====== Reading text ======

Self-Publishing a Go Go

Self-Publishing a Go Go

Yes, I’m still humming and hawing over this. Self-publishing versus mainstream, which should I choose? Could I get a book deal? Is it worth my while? Do I have the time and energy to handle all the levels of insanity of self-publishing?

I don’t know, honestly. At one point, I’d have given anything to see my work in print. Nowadays, I take a more pragmatic view of it – I’d rather make a ton of money, thanks, and be a real author. There’s always Lulu.com if I want a dead tree version of something I wrote.

So. I think I will begin an experiment.

I have lots of ideas, due to my having an excessive amount of imagination. One of these ideas is a weird story about Christmas in the best tradition of cutesy holiday movies everywhere, which came about during a late-night episode of insomnia when I got to thinking about how I’d write such a story. It doesn’t have much of a plot – they never do, really – but it’s got talking animals and magic, and I figure I can just wing it with that.

====== Data ======

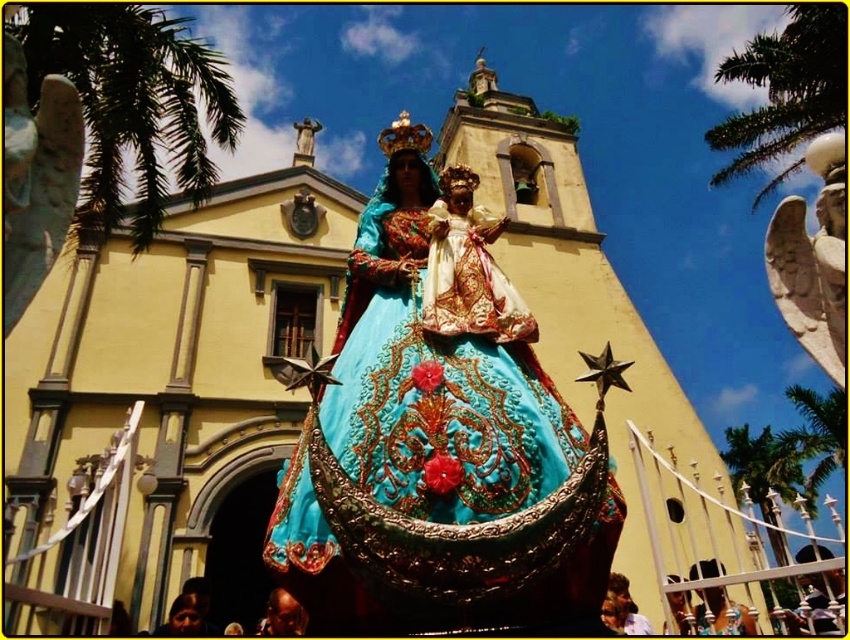
You are an architect designing a new garden layout for the church. You need to place a new statue that must be taller than both green leafy palm tree at left and green leafy palm tree at upper right. Given that the taller palm tree is 10 feet tall, what is the minimum height your statue should be?

The green leafy palm tree at upper right is taller than the green leafy palm tree at left. Since the taller palm tree is 10 feet tall, the statue must be at least 10 feet tall to meet the requirement.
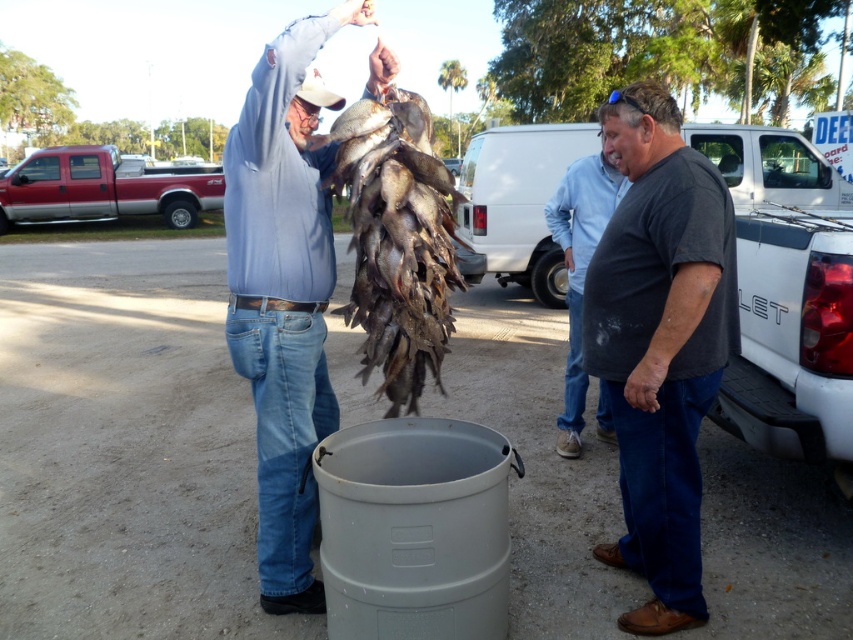
You are a photographer trying to capture a photo of the light blue shirt at center and the red metallic pickup truck at left. Which object should you focus on first if you want to ensure both are in sharp focus?

The light blue shirt at center is bigger than the red metallic pickup truck at left, so you should focus on the light blue shirt at center first to ensure both are in sharp focus.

======

Task 1: Please rewrite the self-publishing post from "Yes, I’m still" to "insanity of self-publishing?", putting "chaos" in place of "insanity".
Task 2: In the self-publishing post, which website does the writer name as an option for a dead tree version of their writing?

Written reply 1:
Yes, I’m still humming and hawing over this. Self-publishing versus mainstream, which should I choose? Could I get a book deal? Is it worth my while? Do I have the time and energy to handle all the levels of chaos of self-publishing?

Written reply 2: Lulu.com